Respectability works: There are more Indie Authors than ever
Digital Book World quotes facts and figures from the Bowker market report that testify to a self-publishing boom
In 2011, there were about 235,000 self-published titles in the U.S., and about 87,000 of them were e-books.
While most self-published titles are still print books (some 63%), the e-book category is growing faster. E-book self-publishing production is up 129% since 2006, versus a gain of 33% for print over the same period.
So, where are the Indie authors heading to produce all these books?
It seems that a few larger players dominate the e-book self-publishing market, according to the report. Author Solutions (47,094 titles, now owned by Penguin) and Smashwords (40,608 titles) led the way but Lulu wasn’t far behind (38,005). Outside of these three and Amazon’s CreateSpace, which dominates the print side of self-publishing, no other company has more than 10% market-share.
And authors are winning. In the past year, these self-publishing operations and smaller competitors have been battling for the favor of authors, offering lower prices, better services and other goodies to lure them to their platform.

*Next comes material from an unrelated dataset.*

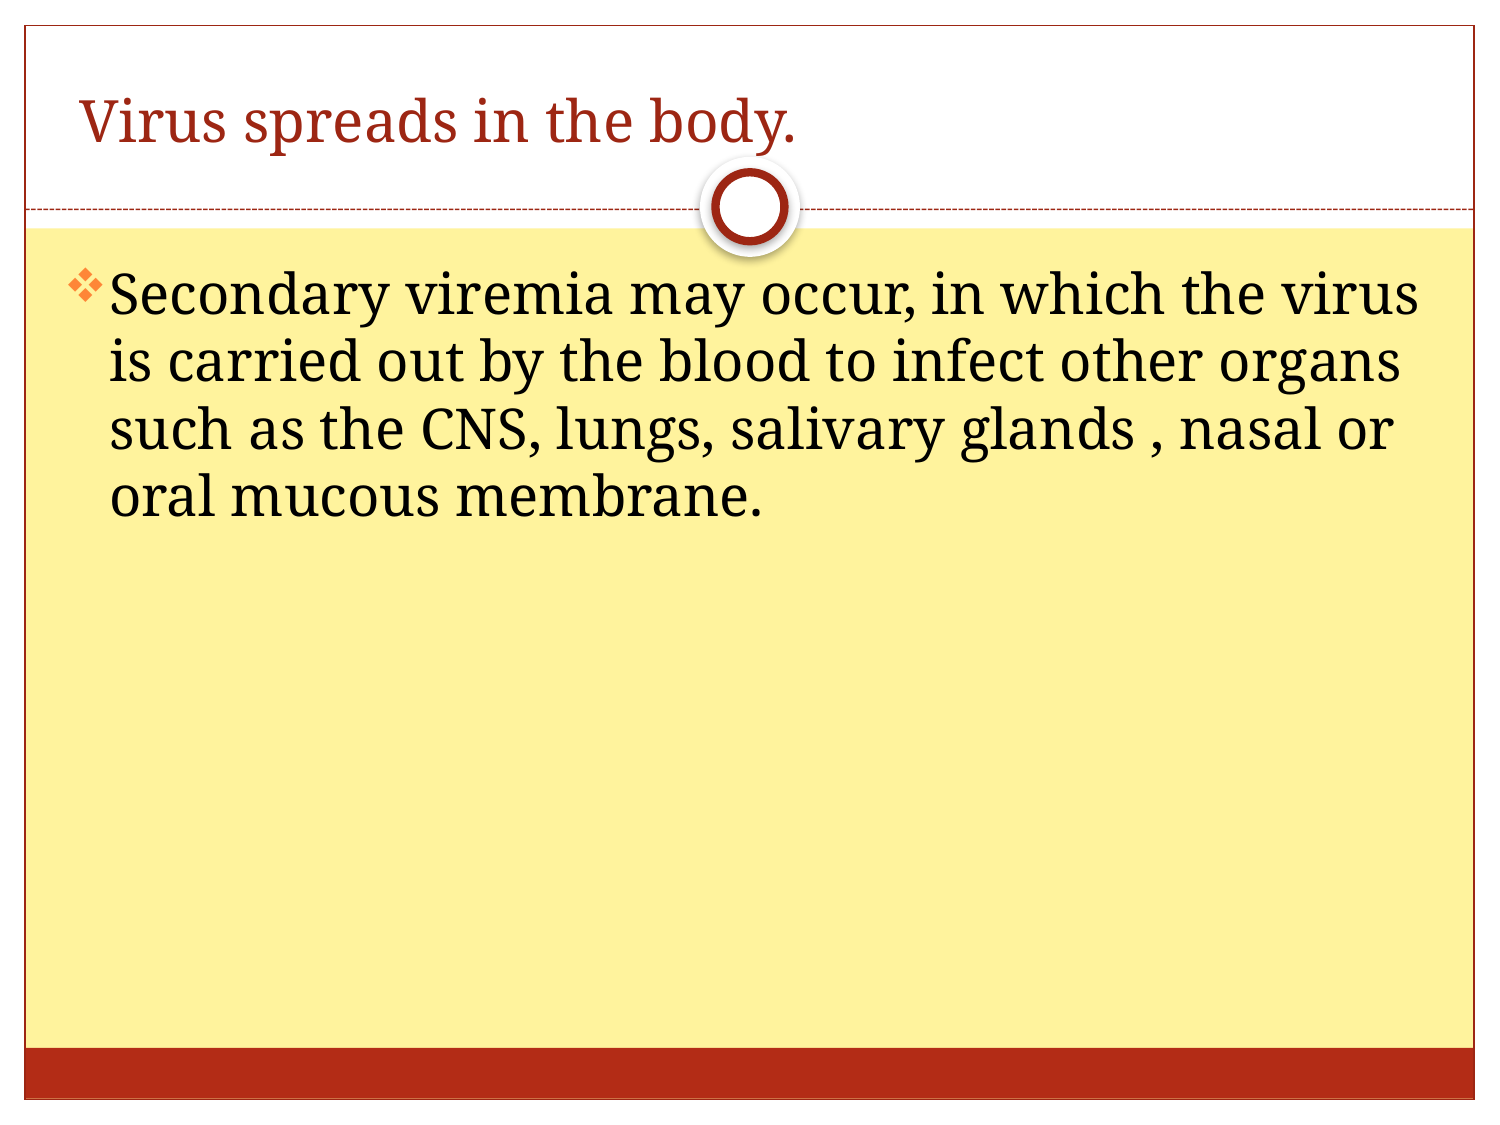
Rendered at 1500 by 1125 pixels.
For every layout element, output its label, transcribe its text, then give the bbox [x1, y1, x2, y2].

title Virus spreads in the body. [49, 37, 1450, 162]
list Secondary viremia may occur, in which the virus is carried out by the blood to infect other organs such as the CNS, lungs, salivary glands , nasal or oral mucous membrane. [49, 250, 1445, 1001]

FastPencil, one of these smaller competitors, just announced that it would offer some of its authors the opportunity to be printed and distributed via Barnes & Noble. Author Solutions offers authors 100% royalties on books published and distributed through the site, making its primary service free for many of its customers – this promotion was to end on July 4 but was extended indefinitely due to its success. The company also recently launched BookStub, a service where authors can sell their e-books in person using a credit-card sized voucher with a picture of the book cover on one side and a product code on the other. A new company called Your Ebook Team just launched and says that it offers authors “360 degree” service, from editorial to distribution. Lulu recently launched an “author advice” tool.